Just as the Camaldolese promised it would, a twenty-year practice of lectio divina has moved me closer to a contemplative way of life. Yet as David Ulin clearly points out, reading great novels and short stories is a contemplative act too. Why, then, have I been having so much trouble focusing on the literature I once loved? Writing this essay has helped me see that to a significant degree, I am still walling off my spiritual practices from the rest of life, drawing a line between the sacred and the so-called profane. This realization comes as a shock. I had no idea that I was such a “compartmentalized contemplative.” I have also realized that somewhere along the line, I developed a spiritual hangup about literary writing, which for the long years before my reconversion to Christianity served as my substitute religion.
⁂
The beginning of a solution for me has been to incorporate a form of lectio into my reading of literature. Obviously, it’s not a perfect fit. Lectio divina involves ruminating on very short passages of Scripture, whereas novels can go on for four hundred pages. But there are basic principles to the practice that are helping me slowly recover my ability to read deeply and well. What are these?
1) Eliminating distractions before I even start: Part of my preparation for doing lectio on Scripture each morning is to make a wide berth around my phone and my computer and head for a quiet place where I can be completely alone. I don’t eat breakfast before I do lectio because then I would be thinking about food. I don’t listen to music or read other things while I am focusing on that scripture passage. As best as I can, I give it my undivided attention.
2) Not making personal demands on the text: My receptivity to what Scripture has to say during lectio is almost entirely dependent on my bringing an open mind and heart to the enterprise.

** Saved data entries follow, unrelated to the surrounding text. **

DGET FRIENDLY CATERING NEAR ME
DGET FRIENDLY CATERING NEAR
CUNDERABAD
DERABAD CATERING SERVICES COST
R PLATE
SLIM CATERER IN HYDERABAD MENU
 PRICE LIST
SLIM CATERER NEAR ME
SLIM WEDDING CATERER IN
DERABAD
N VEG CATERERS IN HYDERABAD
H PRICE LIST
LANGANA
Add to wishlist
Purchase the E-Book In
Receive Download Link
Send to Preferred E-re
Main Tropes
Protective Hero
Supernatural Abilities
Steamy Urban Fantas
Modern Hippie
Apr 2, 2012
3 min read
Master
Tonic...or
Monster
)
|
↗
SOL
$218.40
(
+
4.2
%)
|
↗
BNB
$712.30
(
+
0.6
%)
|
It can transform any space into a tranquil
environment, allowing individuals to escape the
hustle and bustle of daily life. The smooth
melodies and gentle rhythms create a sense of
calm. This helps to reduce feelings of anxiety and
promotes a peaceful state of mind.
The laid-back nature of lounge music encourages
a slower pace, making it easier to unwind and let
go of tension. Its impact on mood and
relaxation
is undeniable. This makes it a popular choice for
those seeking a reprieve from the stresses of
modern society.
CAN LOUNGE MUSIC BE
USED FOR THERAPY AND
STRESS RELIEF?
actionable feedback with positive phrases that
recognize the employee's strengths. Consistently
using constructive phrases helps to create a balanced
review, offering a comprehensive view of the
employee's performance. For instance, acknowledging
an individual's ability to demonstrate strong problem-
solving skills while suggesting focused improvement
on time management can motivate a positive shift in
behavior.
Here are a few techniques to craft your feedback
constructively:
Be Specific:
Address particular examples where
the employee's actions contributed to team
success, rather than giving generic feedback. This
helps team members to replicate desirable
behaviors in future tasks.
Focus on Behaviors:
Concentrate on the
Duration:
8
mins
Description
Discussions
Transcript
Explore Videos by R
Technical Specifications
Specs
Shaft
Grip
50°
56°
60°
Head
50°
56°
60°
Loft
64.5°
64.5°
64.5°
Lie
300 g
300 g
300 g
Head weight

If I start complaining to myself that the passage is dry or boring or too difficult, I immediately get stuck and nothing further happens.
3) Working at listening well: This is the flip side of making demands. The skill of listening is highly prized in the Rule of St. Benedict. Listening well to literature is in many ways the same thing as listening well to another human being, particularly if that person is sharing something complicated and intimate. Good listening requires consciously remembering particular words, paying attention to tone of voice, observing gestures and facial expressions—in short, carefully storing the details in my memory. It takes humility to listen well, both to people and to literature.
4) Proceeding with anticipation. Anticipating that something good and possibly even wonderful will emerge every time I do lectio is different from making personal demands on the text. Anticipation is a joyful, expectant, and grateful attitude that predisposes me to enter into mystery with eagerness and courage. It keeps me from shying away when I see something on the horizon that might upset me. Instead, I must trust that the work has something important to teach.
These four principles can be applied to texts of any length. Obviously, if I am trying to read a difficult, 400-page novel, I can’t do it in one setting. What I try to do in this case is simply set aside a chunk of time each day just for this book. Maybe it’s only a half-hour, but if I come to it early enough in the day, before my mind is too tired to focus, it can become a little sanctuary in the midst of my responsibilities, something I look forward to rather than dread. I recently tried this method with Eugene Vodolazkin’s amazingly beautiful and complex novel Laurus, and I know I got much more out of it than I would have if I had tried to power-browse my way through.
Ulin ends his essay this way: “Reading has now become an act of meditation, with all of meditation’s attendant difficulty and grace. I sit down. I try to make a place for silence. It’s harder than it used to be, but still, I read.” And thanks to what I have learned from the practice of lectio divina, I, too, am starting to recover my lost capacity for reading literature.